Bullitt Foundation Board Member Honored for Lifetime Achievements
The International Cosmos Prize has been awarded to Estella Leopold.
The International Cosmos Prize has been awarded to Estella Leopold, a University of Washington professor emeritus of botany, forest resources, and quaternary research. The prize, established to honor those who further the "harmonious coexistence between nature and mankind," carries a cash award of 40 million yen, nearly $500,000. It is awarded to just one individual or team each year, according information from Japan's Expo '90 Foundation, sponsor of the prize.
Leopold, 83, has been teaching and conducting research for more than 60 years, 35 of them at the UW. She pioneered the use of fossilized pollen and spores in North America to understand how plants and ecosystems respond over eons to such things as climate change.
Estella Leopold "has dedicated herself to the preservation and stewardship of natural landscapes," the prize committee wrote. For example:
- After Mount St. Helens' 1980 eruption, Leopold was among those urging Congress to halt Bureau of Land Management plans to plant seemingly lifeless areas with non-native grasses and instead leave the land alone. The result: the Forest Service's first national monument, a place where scientists had access to a natural laboratory to study landscape recovery. "The U.S. Forest Service has done a great job in protecting a huge area in the center of the monument for pure research, keeping everyone strictly on the foot trails so the regrowth of native grasses and flowers is taking place so beautifully," Leopold says.

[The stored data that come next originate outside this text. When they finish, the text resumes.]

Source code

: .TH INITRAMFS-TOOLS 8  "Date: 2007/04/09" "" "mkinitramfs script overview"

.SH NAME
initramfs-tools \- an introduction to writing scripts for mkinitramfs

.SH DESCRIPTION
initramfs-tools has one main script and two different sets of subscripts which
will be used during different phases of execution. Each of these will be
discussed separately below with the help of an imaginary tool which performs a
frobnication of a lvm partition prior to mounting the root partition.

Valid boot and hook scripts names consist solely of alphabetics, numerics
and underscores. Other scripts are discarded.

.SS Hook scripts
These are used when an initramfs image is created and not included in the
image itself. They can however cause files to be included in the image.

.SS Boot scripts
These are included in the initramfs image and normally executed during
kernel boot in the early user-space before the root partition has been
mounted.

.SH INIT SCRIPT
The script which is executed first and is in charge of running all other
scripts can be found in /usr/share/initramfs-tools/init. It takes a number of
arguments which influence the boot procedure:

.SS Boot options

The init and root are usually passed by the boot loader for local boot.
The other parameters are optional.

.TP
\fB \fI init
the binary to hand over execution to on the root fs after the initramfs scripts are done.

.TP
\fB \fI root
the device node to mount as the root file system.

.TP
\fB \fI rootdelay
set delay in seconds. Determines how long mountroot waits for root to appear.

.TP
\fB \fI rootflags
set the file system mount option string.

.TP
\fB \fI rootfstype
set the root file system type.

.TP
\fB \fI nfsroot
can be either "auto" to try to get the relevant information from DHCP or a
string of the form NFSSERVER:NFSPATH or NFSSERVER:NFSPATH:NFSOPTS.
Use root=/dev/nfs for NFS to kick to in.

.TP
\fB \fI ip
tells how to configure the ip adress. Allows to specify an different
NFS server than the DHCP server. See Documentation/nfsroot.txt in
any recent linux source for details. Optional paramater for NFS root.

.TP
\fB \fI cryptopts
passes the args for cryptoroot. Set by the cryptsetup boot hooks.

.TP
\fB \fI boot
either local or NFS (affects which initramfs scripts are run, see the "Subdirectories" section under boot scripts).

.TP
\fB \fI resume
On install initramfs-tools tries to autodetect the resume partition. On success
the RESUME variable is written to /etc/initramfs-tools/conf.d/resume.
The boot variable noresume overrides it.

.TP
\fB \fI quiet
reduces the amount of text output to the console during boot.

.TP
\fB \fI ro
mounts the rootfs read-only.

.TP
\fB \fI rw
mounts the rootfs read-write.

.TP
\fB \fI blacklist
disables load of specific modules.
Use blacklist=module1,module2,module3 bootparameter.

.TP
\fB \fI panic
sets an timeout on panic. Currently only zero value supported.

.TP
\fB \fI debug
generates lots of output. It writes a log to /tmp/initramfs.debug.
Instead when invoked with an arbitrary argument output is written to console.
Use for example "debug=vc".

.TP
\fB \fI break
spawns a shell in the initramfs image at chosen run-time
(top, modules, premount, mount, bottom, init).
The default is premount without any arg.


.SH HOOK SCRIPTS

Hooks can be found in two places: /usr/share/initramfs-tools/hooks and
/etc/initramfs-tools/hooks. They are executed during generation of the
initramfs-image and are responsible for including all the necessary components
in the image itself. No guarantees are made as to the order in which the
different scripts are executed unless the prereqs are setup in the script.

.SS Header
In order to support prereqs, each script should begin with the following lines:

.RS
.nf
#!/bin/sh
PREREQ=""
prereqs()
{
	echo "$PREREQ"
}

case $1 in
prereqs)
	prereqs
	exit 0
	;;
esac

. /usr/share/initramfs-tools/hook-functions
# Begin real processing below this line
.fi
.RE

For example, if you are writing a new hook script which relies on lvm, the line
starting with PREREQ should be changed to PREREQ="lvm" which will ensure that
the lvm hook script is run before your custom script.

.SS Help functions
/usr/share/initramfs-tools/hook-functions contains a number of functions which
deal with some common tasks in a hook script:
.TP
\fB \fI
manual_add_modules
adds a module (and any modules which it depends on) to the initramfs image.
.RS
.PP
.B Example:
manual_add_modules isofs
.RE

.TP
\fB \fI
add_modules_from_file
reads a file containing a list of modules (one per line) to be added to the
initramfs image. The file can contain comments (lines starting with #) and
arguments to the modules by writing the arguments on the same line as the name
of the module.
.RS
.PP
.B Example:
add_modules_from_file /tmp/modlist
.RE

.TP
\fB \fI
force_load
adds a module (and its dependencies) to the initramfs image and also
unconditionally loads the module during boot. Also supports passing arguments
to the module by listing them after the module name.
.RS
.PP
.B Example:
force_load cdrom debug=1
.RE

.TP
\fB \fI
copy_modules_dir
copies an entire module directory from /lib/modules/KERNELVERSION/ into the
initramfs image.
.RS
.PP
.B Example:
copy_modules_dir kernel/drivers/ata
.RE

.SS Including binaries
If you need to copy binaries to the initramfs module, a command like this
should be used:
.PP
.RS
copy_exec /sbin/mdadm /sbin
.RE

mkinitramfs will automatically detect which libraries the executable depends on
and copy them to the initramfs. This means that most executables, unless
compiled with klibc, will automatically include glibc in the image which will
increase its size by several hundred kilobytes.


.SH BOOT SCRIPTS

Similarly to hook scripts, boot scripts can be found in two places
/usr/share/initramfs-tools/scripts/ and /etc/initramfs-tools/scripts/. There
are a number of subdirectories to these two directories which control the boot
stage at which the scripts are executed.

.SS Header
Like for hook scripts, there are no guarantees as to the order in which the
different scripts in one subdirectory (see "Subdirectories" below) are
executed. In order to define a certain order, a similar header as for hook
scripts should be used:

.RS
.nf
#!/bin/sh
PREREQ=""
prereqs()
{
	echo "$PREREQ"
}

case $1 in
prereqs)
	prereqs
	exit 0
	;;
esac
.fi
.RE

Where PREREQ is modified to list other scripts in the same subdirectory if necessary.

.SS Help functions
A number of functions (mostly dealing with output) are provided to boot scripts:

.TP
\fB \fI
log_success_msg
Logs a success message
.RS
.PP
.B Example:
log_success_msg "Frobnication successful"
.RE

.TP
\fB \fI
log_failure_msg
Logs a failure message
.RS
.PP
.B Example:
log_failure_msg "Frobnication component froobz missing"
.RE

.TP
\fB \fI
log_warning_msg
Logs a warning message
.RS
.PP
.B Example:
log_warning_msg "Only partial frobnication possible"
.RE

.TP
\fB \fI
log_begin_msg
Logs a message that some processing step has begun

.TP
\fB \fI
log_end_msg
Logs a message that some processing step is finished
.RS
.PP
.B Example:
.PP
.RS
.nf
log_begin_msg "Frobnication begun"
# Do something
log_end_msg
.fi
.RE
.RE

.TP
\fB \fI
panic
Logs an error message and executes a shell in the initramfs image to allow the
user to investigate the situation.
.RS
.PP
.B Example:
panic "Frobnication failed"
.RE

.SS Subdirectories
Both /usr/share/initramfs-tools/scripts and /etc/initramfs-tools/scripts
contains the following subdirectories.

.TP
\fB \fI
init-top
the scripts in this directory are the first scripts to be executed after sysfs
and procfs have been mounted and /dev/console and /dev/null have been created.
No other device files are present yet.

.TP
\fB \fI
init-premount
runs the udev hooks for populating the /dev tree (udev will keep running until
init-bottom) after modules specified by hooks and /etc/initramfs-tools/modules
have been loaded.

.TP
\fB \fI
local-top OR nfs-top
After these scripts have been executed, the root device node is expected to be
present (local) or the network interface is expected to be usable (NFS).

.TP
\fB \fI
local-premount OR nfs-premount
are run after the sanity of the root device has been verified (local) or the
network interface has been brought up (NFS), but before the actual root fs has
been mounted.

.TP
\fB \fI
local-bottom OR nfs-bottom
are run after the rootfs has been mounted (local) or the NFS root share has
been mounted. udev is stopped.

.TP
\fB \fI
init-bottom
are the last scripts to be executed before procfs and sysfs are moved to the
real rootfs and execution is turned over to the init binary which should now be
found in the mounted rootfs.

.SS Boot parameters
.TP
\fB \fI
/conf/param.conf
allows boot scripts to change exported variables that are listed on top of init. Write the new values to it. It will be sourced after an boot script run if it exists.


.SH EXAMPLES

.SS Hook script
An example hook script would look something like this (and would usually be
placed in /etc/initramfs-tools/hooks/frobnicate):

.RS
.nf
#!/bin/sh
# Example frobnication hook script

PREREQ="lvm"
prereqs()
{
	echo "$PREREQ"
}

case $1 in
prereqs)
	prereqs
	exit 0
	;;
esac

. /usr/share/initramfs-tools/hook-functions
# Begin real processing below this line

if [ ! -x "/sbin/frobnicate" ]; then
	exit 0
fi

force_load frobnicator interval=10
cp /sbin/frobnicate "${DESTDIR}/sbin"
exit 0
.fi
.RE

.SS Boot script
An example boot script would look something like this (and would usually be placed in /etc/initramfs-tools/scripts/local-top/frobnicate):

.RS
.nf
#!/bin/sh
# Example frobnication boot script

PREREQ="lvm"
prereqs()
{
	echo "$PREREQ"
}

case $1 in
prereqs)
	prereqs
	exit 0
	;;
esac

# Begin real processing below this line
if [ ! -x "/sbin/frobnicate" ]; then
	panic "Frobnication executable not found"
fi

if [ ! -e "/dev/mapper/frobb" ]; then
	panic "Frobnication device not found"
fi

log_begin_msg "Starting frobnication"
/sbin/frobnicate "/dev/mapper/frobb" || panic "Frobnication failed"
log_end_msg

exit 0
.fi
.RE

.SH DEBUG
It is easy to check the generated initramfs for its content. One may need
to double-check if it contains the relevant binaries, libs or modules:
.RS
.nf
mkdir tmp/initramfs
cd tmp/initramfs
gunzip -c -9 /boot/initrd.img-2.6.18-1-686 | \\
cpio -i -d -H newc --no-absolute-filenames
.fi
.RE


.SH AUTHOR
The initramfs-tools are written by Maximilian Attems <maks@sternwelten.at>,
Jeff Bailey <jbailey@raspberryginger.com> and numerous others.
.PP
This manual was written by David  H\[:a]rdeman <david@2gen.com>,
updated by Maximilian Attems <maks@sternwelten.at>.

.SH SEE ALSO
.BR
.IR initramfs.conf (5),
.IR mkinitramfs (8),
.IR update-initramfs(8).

- She was one of those who kept the Department of Interior from flooding the lower part of the Grand Canyon in the mid-1960s. "It was a national park!" she said, still steamed at the idea. "Once it is a national park, we have an ethical obligation to maintain it."
- She marshaled support to gain national monument status for Colorado's Florissant fossil beds that contain 35-million-year-old remains of plants, fish, birds and some of the earliest known fossils of butterflies. The beds were on the brink of destruction by real estate developers when, with bulldozers on the site, Leopold and a small group of activists obtained a court injunction to stop development so there was time to seek protection.
The International Cosmos Prize is administered by the Expo '90 Foundation, a Japanese organization that honors "Those who have, through their work, applied and realized the ideals which the Foundation strives to preserve how ... we as human beings can truly respect and live in harmony with nature." Asked how she thinks mankind is doing in that respect, Leopold talked about children.
"There's a subculture of birders, of people who love nature, and many of them probably grew up like myself. I was raised outdoors. You'd go out to play, get on your bike and just go everywhere - out all day. But kids now are more restricted. How are they going to learn to love nature and to protect it?"
She will use part of her cash award on equipment for her lab at the UW. The rest will go to the Leopold Foundation, named for her father, Aldo Leopold, author of the classic, "A Sand County Almanac," and the first to propose a "land ethic" that believes individuals are responsible for the health of the land.
Leopold's research concerns climate and plant species change during the last 50 million years. At sites where sediments and ash from volcanic eruptions have fossilized plant material in the soils, Leopold looks for ancient grains of pollen and spores for clues of what used to grow where. Pollen grains, she discovered, can be present even if leaves and other plant materials have decayed.
At the fossil beds in Colorado, for instance, pollen provides evidence for a far greater variety of plants than revealed by the leaves alone. At a site near Hanford in eastern Washington, no plant material other than pollen has been preserved. There, in soil cores dating back 5 million years, pollens provide evidence that cypress-type swamps were once present. Like those in southern Florida today, the kinds of plants present would have needed almost tropical temperatures and 40 inches of water a year. Today Hanford receives less than seven inches of rain.
"Ancient floras were richer than we have at Hanford today and climate change wiped them out," Leopold says. "If there's a lesson from that today, it would be that it's a shame to be losing more species at the hand of man."